Heels|Economists believe that the ECB will have to speed up its interest rate cuts next year, according to a Bloomberg survey. In addition to the economic slowdown, the government crises in France and Germany cause concern, among others.
European the central bank (EKP) will probably have to lower its key interest rates next year at a faster pace than expected. This is what economists predict, according to an economist survey published by the news agency Bloomberg on Friday.
According to economists, the reason for this is the current weakness of the euro area economy and the new threats to it.
The risks of the economy have increased after the fall of the German and French governments and the future president of the United States Donald Trump’s with the threatened import duties.
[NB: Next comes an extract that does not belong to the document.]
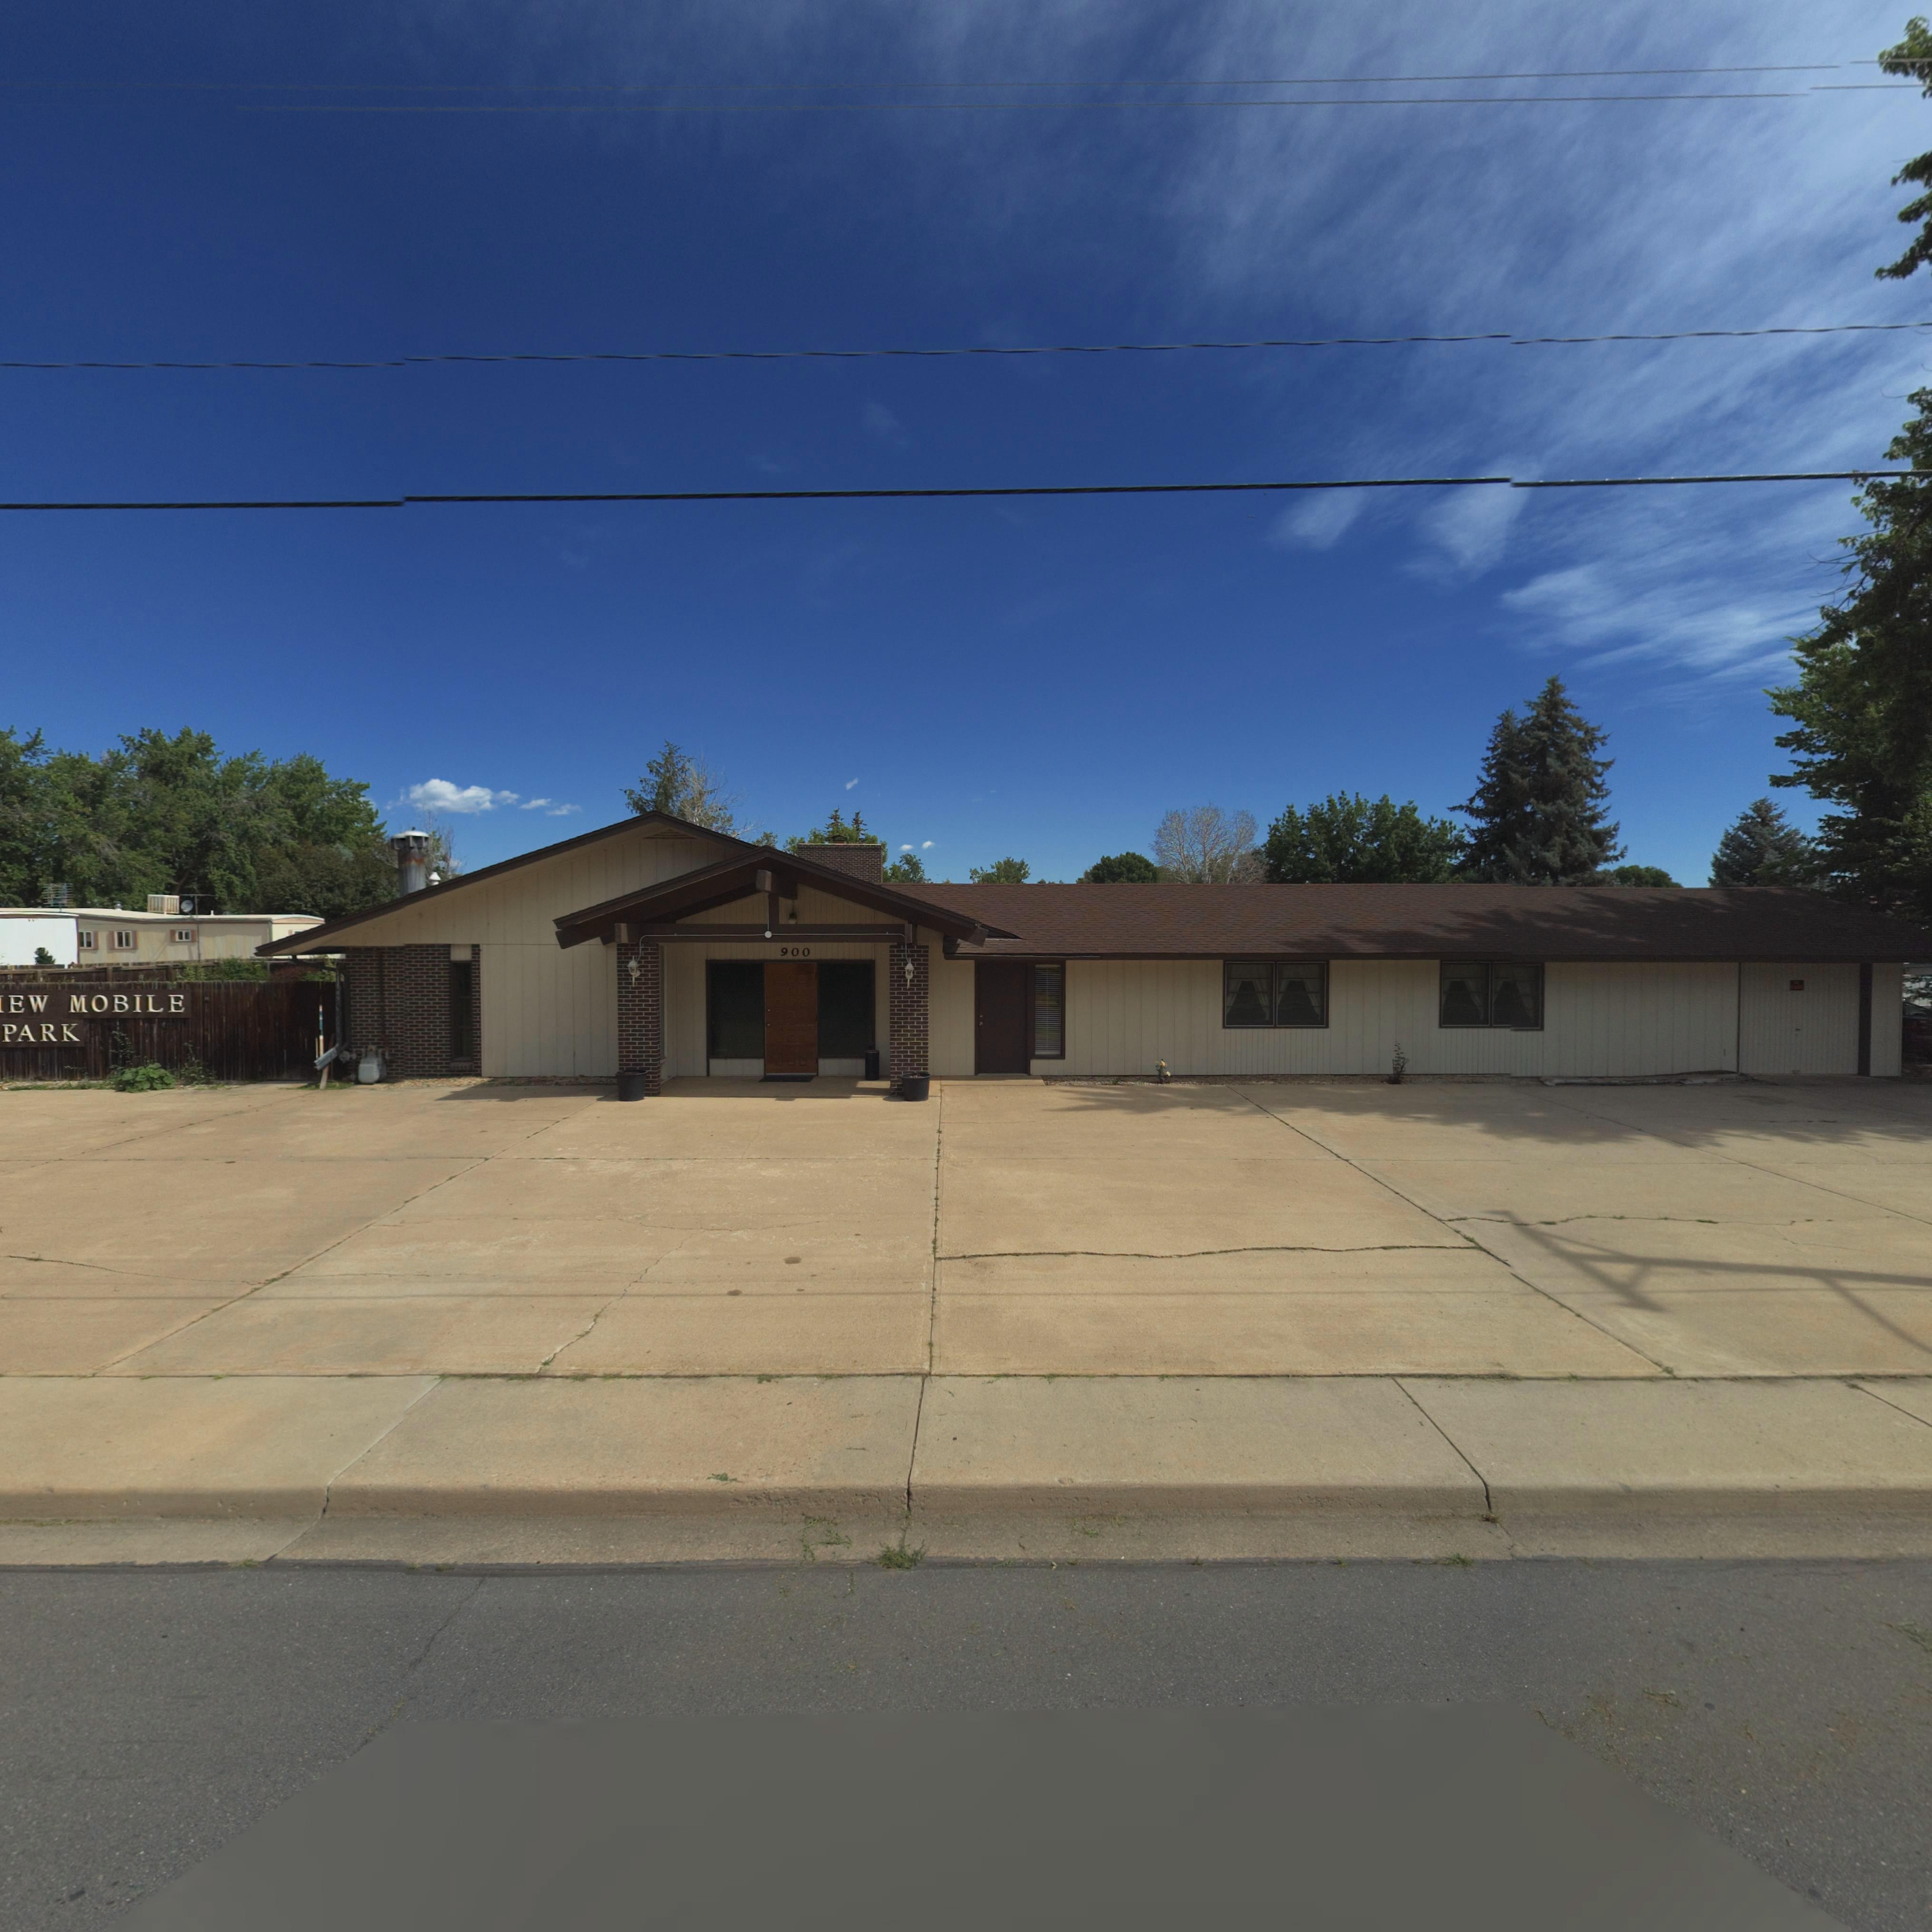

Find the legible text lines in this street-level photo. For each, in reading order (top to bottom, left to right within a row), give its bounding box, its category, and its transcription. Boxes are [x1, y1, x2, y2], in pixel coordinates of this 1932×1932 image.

The fresh data published on Friday also dashed hopes for an easing of the situation in German industry, as German industrial production contracted in October contrary to expectations.
Bloomberg’s according to the survey, economists predict that the key policy rate, i.e. the deposit rate, will fall to 2.0 percent already next June.
Back in early October, economists predicted that the key interest rate would not drop to this level until the end of 2025.
According to a Bloomberg survey, economists now believe that the ECB will have to lower its key interest rate at each rate meeting next year.
The ECB’s next interest rate meeting is next week, Thursday, December 12.
The majority of the economists who responded to the survey believe that at that time the ECB will lower its key interest rates by 0.25 percentage points. It would drop the ECB’s key policy rate, i.e. the deposit rate, to 3.0 percent. This would be the fourth rate cut this year.
However, some economists expect an interest rate cut of up to half a percentage point, when the outlook for the economy has darkened.
Although the big one-time drop did not receive widespread support in the survey, a clearly larger group has started to believe that the ECB will have to put its views into words in a slightly new way.
Until now, the ECB has said that it will keep its monetary policy and interest rates tight as long as necessary. Now a little more than half of the economists who responded to the survey believe that the ECB will have to reword this statement somewhat.
Also the CEO Christine Lagarden the tone of the speech at next week’s press conference may be more dovish than before, i.e. speaking in favor of loosening monetary policy, some economists predict.
The majority, or 65 percent, of the responding economists believe that at the end of next year the ECB’s key interest rates will be at a level that will revive the economy. As recently as October, only 38 percent of respondents held this opinion. At that time, the view of a neutral monetary policy at the end of next year received the most support.
Bloomberg’s economist survey was conducted between November and December.